Update the rows from the first line through the line that contains "ING announces interest rate changes", replacing every "Upload your" with "Attach your" and leaving everything else unchanged. Return those lines in full.

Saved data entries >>
----

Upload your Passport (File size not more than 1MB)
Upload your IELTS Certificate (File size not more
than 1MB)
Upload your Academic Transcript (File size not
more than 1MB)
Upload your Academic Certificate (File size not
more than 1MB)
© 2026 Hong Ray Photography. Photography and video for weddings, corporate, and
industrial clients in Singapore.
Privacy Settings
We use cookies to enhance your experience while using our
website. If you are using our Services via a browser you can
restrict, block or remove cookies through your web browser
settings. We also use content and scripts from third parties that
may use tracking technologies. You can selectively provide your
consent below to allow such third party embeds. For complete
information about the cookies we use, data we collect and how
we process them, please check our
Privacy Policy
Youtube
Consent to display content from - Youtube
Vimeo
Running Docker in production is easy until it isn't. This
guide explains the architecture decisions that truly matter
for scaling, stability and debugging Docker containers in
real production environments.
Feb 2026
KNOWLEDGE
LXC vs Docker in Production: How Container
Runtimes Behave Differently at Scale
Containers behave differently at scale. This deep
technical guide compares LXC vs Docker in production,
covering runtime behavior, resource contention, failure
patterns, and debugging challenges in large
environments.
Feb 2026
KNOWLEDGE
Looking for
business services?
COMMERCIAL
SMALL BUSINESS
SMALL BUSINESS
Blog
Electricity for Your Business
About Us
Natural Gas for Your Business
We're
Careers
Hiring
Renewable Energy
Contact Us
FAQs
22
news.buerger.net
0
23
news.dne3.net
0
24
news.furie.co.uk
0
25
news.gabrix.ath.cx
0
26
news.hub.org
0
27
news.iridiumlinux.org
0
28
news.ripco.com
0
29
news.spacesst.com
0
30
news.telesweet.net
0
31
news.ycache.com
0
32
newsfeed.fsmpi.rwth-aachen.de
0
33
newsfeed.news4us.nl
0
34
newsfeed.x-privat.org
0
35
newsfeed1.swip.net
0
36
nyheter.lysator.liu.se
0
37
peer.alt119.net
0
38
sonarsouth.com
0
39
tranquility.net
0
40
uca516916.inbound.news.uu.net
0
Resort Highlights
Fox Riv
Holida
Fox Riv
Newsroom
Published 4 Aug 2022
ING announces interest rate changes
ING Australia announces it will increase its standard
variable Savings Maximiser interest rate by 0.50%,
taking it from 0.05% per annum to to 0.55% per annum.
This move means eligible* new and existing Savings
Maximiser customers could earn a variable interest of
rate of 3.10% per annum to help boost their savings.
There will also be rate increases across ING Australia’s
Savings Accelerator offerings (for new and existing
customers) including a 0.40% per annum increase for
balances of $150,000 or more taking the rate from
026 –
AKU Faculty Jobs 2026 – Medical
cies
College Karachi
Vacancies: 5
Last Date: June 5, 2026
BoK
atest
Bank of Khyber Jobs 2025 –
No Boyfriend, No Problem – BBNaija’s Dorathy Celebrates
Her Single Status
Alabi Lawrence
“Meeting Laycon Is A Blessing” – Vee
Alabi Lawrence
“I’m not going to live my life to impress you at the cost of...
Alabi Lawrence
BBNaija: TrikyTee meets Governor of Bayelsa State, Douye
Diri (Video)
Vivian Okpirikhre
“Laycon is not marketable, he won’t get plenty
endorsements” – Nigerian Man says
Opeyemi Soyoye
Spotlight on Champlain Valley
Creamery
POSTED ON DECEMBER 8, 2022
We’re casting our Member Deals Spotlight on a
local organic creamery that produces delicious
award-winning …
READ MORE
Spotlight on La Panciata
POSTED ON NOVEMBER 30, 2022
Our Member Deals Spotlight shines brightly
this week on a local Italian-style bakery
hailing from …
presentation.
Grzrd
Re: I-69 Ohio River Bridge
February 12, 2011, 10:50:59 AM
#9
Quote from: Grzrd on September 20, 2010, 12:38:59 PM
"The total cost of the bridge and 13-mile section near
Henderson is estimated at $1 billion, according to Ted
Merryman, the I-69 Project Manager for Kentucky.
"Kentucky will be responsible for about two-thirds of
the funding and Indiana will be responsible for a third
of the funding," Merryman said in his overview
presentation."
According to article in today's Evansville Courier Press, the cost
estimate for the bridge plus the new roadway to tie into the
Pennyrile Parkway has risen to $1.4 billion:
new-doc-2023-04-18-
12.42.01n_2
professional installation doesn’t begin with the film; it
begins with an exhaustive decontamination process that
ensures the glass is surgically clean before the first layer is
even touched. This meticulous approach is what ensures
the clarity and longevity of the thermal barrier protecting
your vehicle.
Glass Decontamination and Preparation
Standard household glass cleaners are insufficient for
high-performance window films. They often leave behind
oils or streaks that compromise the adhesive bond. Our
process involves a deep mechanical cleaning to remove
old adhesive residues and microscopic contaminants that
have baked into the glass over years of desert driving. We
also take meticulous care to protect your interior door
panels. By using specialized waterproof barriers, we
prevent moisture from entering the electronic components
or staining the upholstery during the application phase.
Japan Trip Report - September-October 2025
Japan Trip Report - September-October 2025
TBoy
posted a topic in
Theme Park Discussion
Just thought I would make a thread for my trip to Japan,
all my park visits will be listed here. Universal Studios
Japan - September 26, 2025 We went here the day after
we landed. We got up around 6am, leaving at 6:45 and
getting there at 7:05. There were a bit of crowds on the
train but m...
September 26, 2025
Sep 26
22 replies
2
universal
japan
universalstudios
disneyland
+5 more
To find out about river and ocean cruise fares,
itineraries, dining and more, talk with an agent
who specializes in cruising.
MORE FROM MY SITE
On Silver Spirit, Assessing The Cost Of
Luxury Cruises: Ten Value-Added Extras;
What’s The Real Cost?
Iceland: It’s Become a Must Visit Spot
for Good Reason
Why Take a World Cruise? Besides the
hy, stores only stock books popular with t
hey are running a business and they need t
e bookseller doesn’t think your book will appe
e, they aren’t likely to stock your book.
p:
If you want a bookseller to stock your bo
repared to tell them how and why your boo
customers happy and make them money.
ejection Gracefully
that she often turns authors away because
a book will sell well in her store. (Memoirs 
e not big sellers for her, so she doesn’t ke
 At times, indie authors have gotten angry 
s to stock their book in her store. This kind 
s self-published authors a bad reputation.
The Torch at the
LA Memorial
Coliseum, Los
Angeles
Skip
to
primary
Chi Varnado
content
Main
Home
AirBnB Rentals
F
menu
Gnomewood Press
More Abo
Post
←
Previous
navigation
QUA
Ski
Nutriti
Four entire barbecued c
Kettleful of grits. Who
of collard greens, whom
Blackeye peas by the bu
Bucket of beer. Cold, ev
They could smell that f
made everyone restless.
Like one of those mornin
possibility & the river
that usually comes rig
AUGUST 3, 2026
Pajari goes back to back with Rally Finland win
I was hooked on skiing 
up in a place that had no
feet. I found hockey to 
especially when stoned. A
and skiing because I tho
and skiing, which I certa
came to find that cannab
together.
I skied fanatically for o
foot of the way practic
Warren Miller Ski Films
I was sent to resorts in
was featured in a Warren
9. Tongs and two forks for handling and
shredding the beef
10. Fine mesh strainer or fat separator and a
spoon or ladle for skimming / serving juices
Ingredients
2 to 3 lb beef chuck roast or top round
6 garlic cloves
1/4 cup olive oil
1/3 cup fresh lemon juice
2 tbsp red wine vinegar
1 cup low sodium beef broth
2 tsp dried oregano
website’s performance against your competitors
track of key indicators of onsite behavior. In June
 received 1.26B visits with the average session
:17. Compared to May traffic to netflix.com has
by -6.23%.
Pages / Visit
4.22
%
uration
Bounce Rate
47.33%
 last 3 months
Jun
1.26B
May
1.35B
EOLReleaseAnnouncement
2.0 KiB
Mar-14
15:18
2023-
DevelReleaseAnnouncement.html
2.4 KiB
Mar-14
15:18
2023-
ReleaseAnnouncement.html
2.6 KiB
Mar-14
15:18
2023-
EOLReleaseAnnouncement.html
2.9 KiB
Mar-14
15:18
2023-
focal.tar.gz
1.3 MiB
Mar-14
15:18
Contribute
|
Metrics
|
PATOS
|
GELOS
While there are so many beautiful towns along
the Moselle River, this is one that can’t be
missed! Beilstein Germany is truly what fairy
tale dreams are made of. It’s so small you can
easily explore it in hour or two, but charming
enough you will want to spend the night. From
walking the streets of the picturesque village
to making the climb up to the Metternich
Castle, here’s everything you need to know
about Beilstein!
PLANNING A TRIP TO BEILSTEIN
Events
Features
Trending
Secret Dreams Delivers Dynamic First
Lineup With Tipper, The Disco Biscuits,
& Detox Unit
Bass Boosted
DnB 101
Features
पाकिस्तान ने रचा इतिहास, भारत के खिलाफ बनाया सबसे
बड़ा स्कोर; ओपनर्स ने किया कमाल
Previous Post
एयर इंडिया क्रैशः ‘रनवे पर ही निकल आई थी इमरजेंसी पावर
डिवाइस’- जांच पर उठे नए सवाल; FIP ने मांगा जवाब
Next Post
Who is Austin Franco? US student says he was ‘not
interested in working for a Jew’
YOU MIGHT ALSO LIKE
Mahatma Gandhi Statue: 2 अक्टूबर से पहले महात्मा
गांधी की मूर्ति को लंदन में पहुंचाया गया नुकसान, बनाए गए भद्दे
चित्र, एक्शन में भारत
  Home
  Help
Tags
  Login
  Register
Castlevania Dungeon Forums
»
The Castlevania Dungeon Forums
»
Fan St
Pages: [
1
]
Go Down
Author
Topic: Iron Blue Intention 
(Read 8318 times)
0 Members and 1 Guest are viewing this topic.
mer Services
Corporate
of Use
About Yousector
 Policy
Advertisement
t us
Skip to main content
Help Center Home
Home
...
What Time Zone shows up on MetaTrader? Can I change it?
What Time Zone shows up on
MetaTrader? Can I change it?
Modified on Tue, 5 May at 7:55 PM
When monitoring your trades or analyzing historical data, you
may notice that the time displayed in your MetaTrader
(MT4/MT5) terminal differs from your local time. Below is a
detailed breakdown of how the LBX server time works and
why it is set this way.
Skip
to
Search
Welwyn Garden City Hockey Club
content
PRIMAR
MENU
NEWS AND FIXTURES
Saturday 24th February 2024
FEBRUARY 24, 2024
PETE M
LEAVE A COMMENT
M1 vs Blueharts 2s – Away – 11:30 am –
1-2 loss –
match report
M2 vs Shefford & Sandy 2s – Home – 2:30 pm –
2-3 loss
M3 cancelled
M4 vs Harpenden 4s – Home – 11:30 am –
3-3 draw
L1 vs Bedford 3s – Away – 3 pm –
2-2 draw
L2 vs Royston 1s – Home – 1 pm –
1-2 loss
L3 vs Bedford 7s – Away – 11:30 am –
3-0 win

----

EXPECTED ANSWER >>
Attach your Passport (File size not more than 1MB)
Attach your IELTS Certificate (File size not more
than 1MB)
Attach your Academic Transcript (File size not
more than 1MB)
Attach your Academic Certificate (File size not
more than 1MB)
© 2026 Hong Ray Photography. Photography and video for weddings, corporate, and
industrial clients in Singapore.
Privacy Settings
We use cookies to enhance your experience while using our
website. If you are using our Services via a browser you can
restrict, block or remove cookies through your web browser
settings. We also use content and scripts from third parties that
may use tracking technologies. You can selectively provide your
consent below to allow such third party embeds. For complete
information about the cookies we use, data we collect and how
we process them, please check our
Privacy Policy
Youtube
Consent to display content from - Youtube
Vimeo
Running Docker in production is easy until it isn't. This
guide explains the architecture decisions that truly matter
for scaling, stability and debugging Docker containers in
real production environments.
Feb 2026
KNOWLEDGE
LXC vs Docker in Production: How Container
Runtimes Behave Differently at Scale
Containers behave differently at scale. This deep
technical guide compares LXC vs Docker in production,
covering runtime behavior, resource contention, failure
patterns, and debugging challenges in large
environments.
Feb 2026
KNOWLEDGE
Looking for
business services?
COMMERCIAL
SMALL BUSINESS
SMALL BUSINESS
Blog
Electricity for Your Business
About Us
Natural Gas for Your Business
We're
Careers
Hiring
Renewable Energy
Contact Us
FAQs
22
news.buerger.net
0
23
news.dne3.net
0
24
news.furie.co.uk
0
25
news.gabrix.ath.cx
0
26
news.hub.org
0
27
news.iridiumlinux.org
0
28
news.ripco.com
0
29
news.spacesst.com
0
30
news.telesweet.net
0
31
news.ycache.com
0
32
newsfeed.fsmpi.rwth-aachen.de
0
33
newsfeed.news4us.nl
0
34
newsfeed.x-privat.org
0
35
newsfeed1.swip.net
0
36
nyheter.lysator.liu.se
0
37
peer.alt119.net
0
38
sonarsouth.com
0
39
tranquility.net
0
40
uca516916.inbound.news.uu.net
0
Resort Highlights
Fox Riv
Holida
Fox Riv
Newsroom
Published 4 Aug 2022
ING announces interest rate changes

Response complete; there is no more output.